Cette analyse ne recommande pas de bilan ophtalmologique systématique lié au traitement GLP-1 lui-même. Les cas de NAION observés étaient tous associés à des facteurs de risque préexistants : âge supérieur à 50 ans, obésité, tabagisme, dyslipidémie, hypertension. Si vous cumulez plusieurs de ces facteurs, un bilan de référence peut être utile — mais c'est lié à votre profil cardiovasculaire, pas à votre traitement par Wegovy (sémaglutide) ou Saxenda (liraglutide). Parlez-en à votre médecin prescripteur, qui adaptera le suivi à votre situation personnelle.

D'où venait l'inquiétude initiale sur les GLP-1 et les yeux ?

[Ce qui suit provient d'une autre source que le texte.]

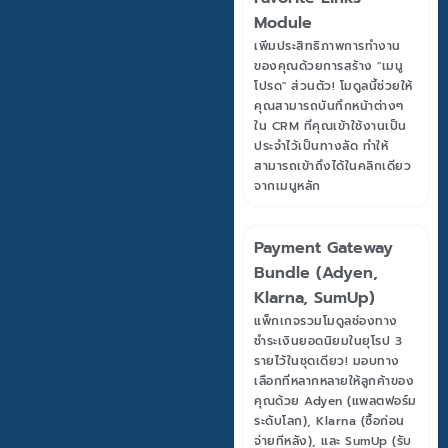
Module
เพิ่มประสิทธิภาพการทำงาน
ของคุณด้วยการสร้าง "เมนู
โปรด" ส่วนตัว! โมดูลนี้ช่วยให้
คุณสามารถบันทึกหน้าต่างๆ
ใน CRM ที่คุณเข้าใช้งานเป็น
ประจำไว้เป็นทางลัด ทำให้
สามารถเข้าถึงได้ในคลิกเดียว
จากเมนูหลัก
Payment Gateway
Bundle (Adyen,
Klarna, SumUp)
แพ็กเกจรวมโมดูลช่องทาง
ชำระเงินยอดนิยมในยุโรป 3
รายไว้ในชุดเดียว! มอบทาง
เลือกที่หลากหลายให้ลูกค้าของ
คุณด้วย Adyen (แพลตฟอร์ม
ระดับโลก), Klarna (ซื้อก่อน
จ่ายทีหลัง), และ SumUp (รับ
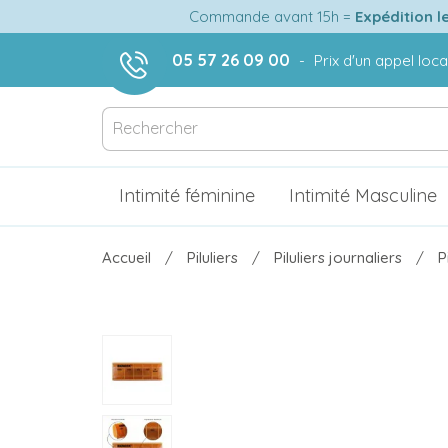
Commande avant 15h =
Expédition l
05 57 26 09 00
-
Prix d'un appel loca
Intimité féminine
Intimité Masculine
Accueil
Piluliers
Piluliers journaliers
P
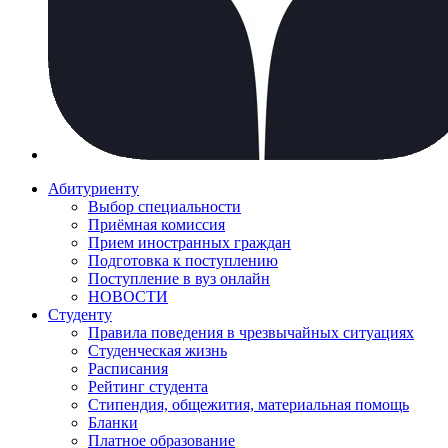
Абитуриенту
Выбор специальности
Приёмная комиссия
Прием иностранных граждан
Подготовка к поступлению
Поступление в вуз онлайн
НОВОСТИ
Студенту
Правила поведения в чрезвычайных ситуациях
Студенческая жизнь
Расписания
Рейтинг студента
Стипендия, общежития, материальная помощь
Бланки
Платное образование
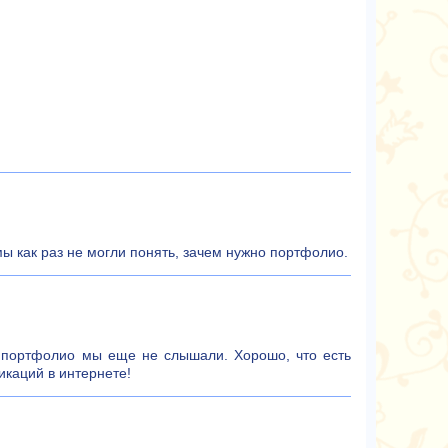
ы как раз не могли понять, зачем нужно портфолио.
о портфолио мы еще не слышали. Хорошо, что есть
икаций в интернете!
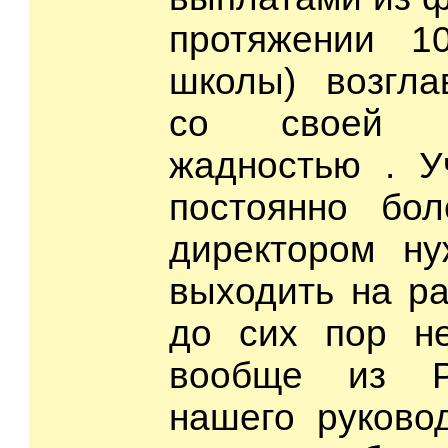
протяжении 1
школы) возгла
со своей ис
жадностью . У
постоянно бо
директором н
выходить на ра
до сих пор не
вообще из Р
нашего руково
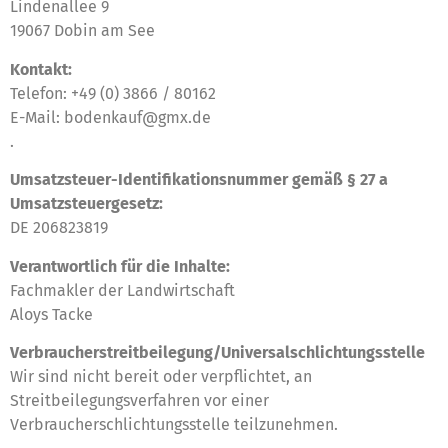
Lindenallee 9
19067 Dobin am See
Kontakt:
Telefon: +49 (0) 3866 / 80162
E-Mail: bodenkauf@gmx.de
.
Umsatzsteuer-Identifikationsnummer gemäß § 27 a
Umsatzsteuergesetz:
DE 206823819
Verantwortlich für die Inhalte:
Fachmakler der Landwirtschaft
Aloys Tacke
Verbraucher­streit­beilegung/Universal­schlichtungs­stelle
Wir sind nicht bereit oder verpflichtet, an
Streitbeilegungsverfahren vor einer
Verbraucherschlichtungsstelle teilzunehmen.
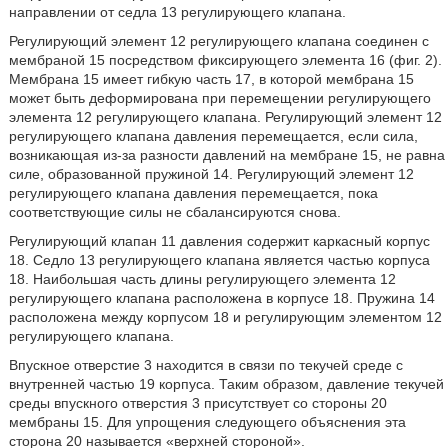
направлении от седла 13 регулирующего клапана.
Регулирующий элемент 12 регулирующего клапана соединен с
мембраной 15 посредством фиксирующего элемента 16 (фиг. 2).
Мембрана 15 имеет гибкую часть 17, в которой мембрана 15
может быть деформирована при перемещении регулирующего
элемента 12 регулирующего клапана. Регулирующий элемент 12
регулирующего клапана давления перемещается, если сила,
возникающая из-за разности давлений на мембране 15, не равна
силе, образованной пружиной 14. Регулирующий элемент 12
регулирующего клапана давления перемещается, пока
соответствующие силы не сбалансируются снова.
Регулирующий клапан 11 давления содержит каркасный корпус
18. Седло 13 регулирующего клапана является частью корпуса
18. Наибольшая часть длины регулирующего элемента 12
регулирующего клапана расположена в корпусе 18. Пружина 14
расположена между корпусом 18 и регулирующим элементом 12
регулирующего клапана.
Впускное отверстие 3 находится в связи по текучей среде с
внутренней частью 19 корпуса. Таким образом, давление текучей
среды впускного отверстия 3 присутствует со стороны 20
мембраны 15. Для упрощения следующего объяснения эта
сторона 20 называется «верхней стороной».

En 2024, une étude rétrospective du Massachusetts Eye and Ear (affilié à Harvard Medical School) avait signalé un risque de NAION multiplié par 7 chez les patients prenant du sémaglutide (Ozempic). Publiée dans JAMA Ophthalmology, cette étude présentait des limites importantes : petit nombre de cas, un seul centre, patients non randomisés, facteurs de confusion incomplètement contrôlés. La nouvelle analyse de Vilsbøll et al. (British Journal of Ophthalmology, 2026) répond avec des données issues d'essais contrôlés randomisés sur 96 829 patients — un niveau de preuve bien supérieur à une étude rétrospective observationnelle1.

Sources

  1. Vilsbøll T, Arun Kumar D, Aiello LP, Rönnbäck C, Stellfeld M, Larsen LM. « Non-arteritic anterior ischaemic optic neuropathy incidence in placebo-controlled clinical trials of liraglutide or semaglutide. » The British Journal of Ophthalmology, 28 avril 2026. PMID 42049287 — DOI : 10.1136/bjo-2025-328729
Information : cet article décrypte une étude scientifique publiée dans une revue médicale à comité de lecture. Il ne constitue pas un avis médical. Consultez votre médecin avant tout traitement.